Some modern readers find Felicity a little sillier than the spirit of the novel requires, because of things like her inexperience with keeping financial records. I find her experience true to life, as an increasingly rare modern woman who went directly from her mother's house to setting up a household with a husband. As newlyweds, we once went two months thinking we didn't have much money in our account because I'd forgotten to record our paychecks in the "deposit" section.

Felicity is as sheltered as a nice turn-of the-century upper-class British woman should be, and so her husband's process of learning about her is laced with something that is close to--but not quite--condescension:
"Ian pigeon-holed this information--delivered with such careless certainty--in the section of his mind which was invisibly labelled 'Felicity's philosophy.' He was always turning over the contents of this compartment, smiling at them, piecing them together and separating them again. Sometimes they made him feel that he was really learning a lot about life; at other times that he was learning a lot about Felicity; oftener still that the whole collection represented just so much childishness and general inaccuracy. But when he had finished, he was always careful to put everything back. He had no intention of losing any of it."
Wouldn't it be nice if that tolerant attitude could last for thirty years or more? And yet it rarely does; it's a bit fragile for long duration, like some of the wedding gifts.

One of my favorite parts of the novel is when Felicity wants to go to a dance, and Ian is initially reluctant.
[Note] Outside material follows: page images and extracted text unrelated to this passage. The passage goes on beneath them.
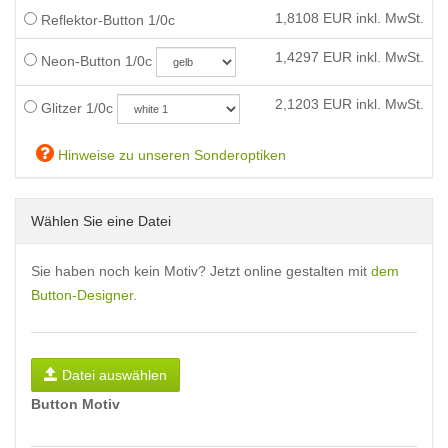
1,8108
EUR inkl. MwSt.
Reflektor-Button 1/0c
1,4297
EUR inkl. MwSt.
Neon-Button 1/0c
2,1203
EUR inkl. MwSt.
Glitzer 1/0c
Hinweise zu unseren Sonderoptiken
Wählen Sie eine Datei
Sie haben noch kein Motiv? Jetzt online gestalten mit
dem
Button-Designer
.
Datei auswählen
Button Motiv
They are so in love that, by the end of their disagreement, Felicity isn't sure she wants to go, and Ian is positively enthusiastic, lest he disappoint her. It reminds me of a discussion Ron and I once had about where to go for a romantic Valentine's day lunch. I suggested one place, and he suggested another, and on Valentine's day we each went to the place the other had suggested and waited, wondering where the other was.

Almost as good is their attempt to meet each other halfway about settling into a hotel:
"She was unpacking... conscientiously, and Ian--who preferred to take things from his suitcase as the occasion arose--showed a little impatience....And then, because she was a good wife, she controlled her desire to rearrange all her things in different cupboards and drawers..." Since I'm the one who prefers to take things from my suitcase as the occasion arises, I appreciate Felicity's efforts to get on with the holiday.

There are a few situations a modern reader will have absolutely no experience with--the difficulty of firing a servant, for instance-- but since the strength of this novel is in the evoking of experience through details that are as often timeless as dated, many readers will find plenty to sympathize with and remember as fondly as Ian and Felicity end up looking back on Greenery Street, the first place they live together as a couple.

If you've ever been married, you know how the most absurd things about the first place you lived together can become fond memories. Our "honeymoon cottage," as my father still calls our first apartment, had roly-polies (sow bugs) that would sometimes crawl up the wall and partway across the ceiling before dropping, and I was afraid one would eventually drop onto my face while I was sleeping. Ron used to gallantly promise to stay awake and guard my face; that's a fond memory now.